ECLI:NL:RBDHA:2024:4609
Rechtbank Den Haag
- Voorlopige voorziening
- Rechtspraak.nl
Voorlopige voorziening voor derdelander Oekraïne in het kader van tijdelijke bescherming
Op 2 april 2024 heeft de voorzieningenrechter van de Rechtbank Den Haag uitspraak gedaan in een zaak betreffende een verzoek om een voorlopige voorziening van een derdelander uit Oekraïne. De verzoeker, vertegenwoordigd door mr. M.H.R. de Boer, had beroep ingesteld tegen een terugkeerbesluit van de staatssecretaris van Justitie en Veiligheid, dat op 7 februari 2024 was genomen. Dit besluit hield in dat de tijdelijke bescherming van de verzoeker, die rechtmatig verblijf had in Oekraïne, op 4 maart 2024 zou eindigen en dat hij Nederland binnen vier weken na deze datum moest verlaten. De voorzieningenrechter oordeelde dat er sprake was van onverwijlde spoed, aangezien de verzoeker op 2 april 2024 de opvanglocatie moest verlaten.

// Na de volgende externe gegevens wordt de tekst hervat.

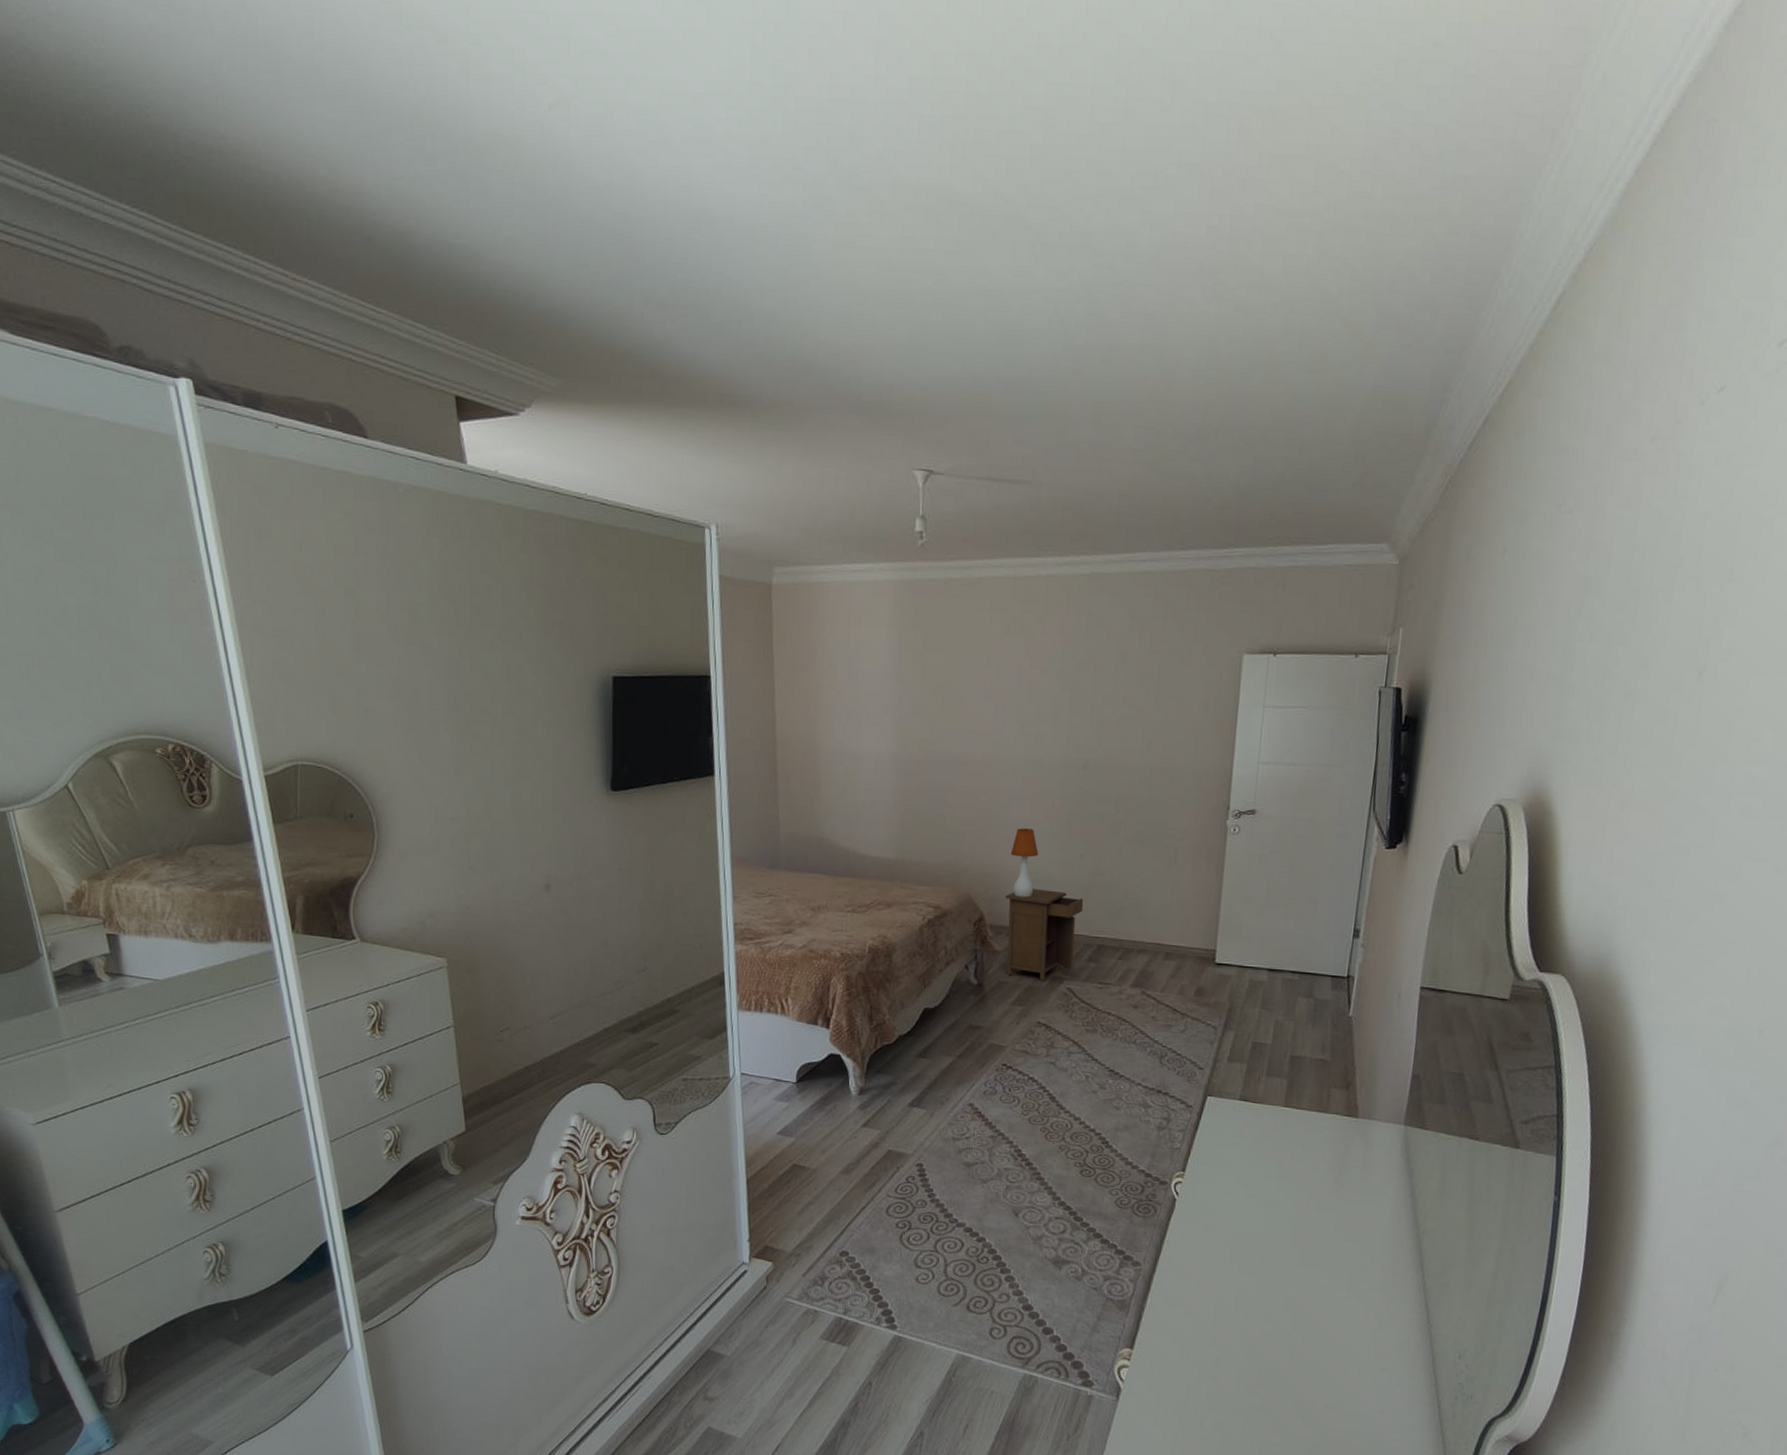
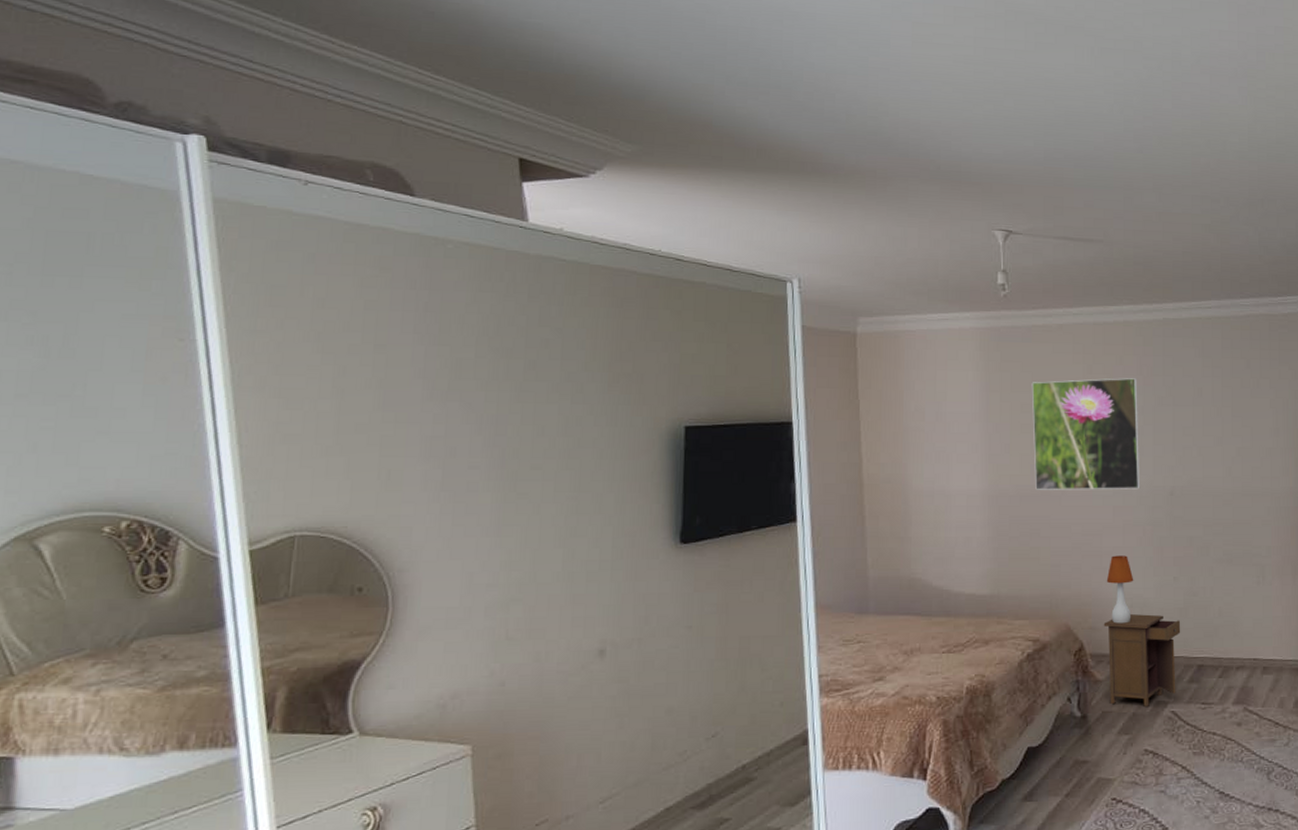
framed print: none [944,639,1057,761] -> present [1031,378,1140,490]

De voorzieningenrechter heeft een ordemaatregel getroffen en de rechtsgevolgen van het terugkeerbesluit geschorst. Dit betekent dat de verzoeker wordt behandeld alsof de Richtlijn Tijdelijke Bescherming op hem van toepassing is, totdat er een definitieve beslissing is genomen over het verzoek om voorlopige voorziening. De voorzieningenrechter heeft in zijn beoordeling verwezen naar eerdere uitspraken van de Afdeling bestuursrechtspraak van de Raad van State en andere relevante uitspraken die betrekking hebben op de tijdelijke bescherming van derdelanders uit Oekraïne. De voorzieningenrechter heeft besloten om iedere verdere beslissing aan te houden, inclusief de vraag of de staatssecretaris de proceskosten van de verzoeker moet vergoeden.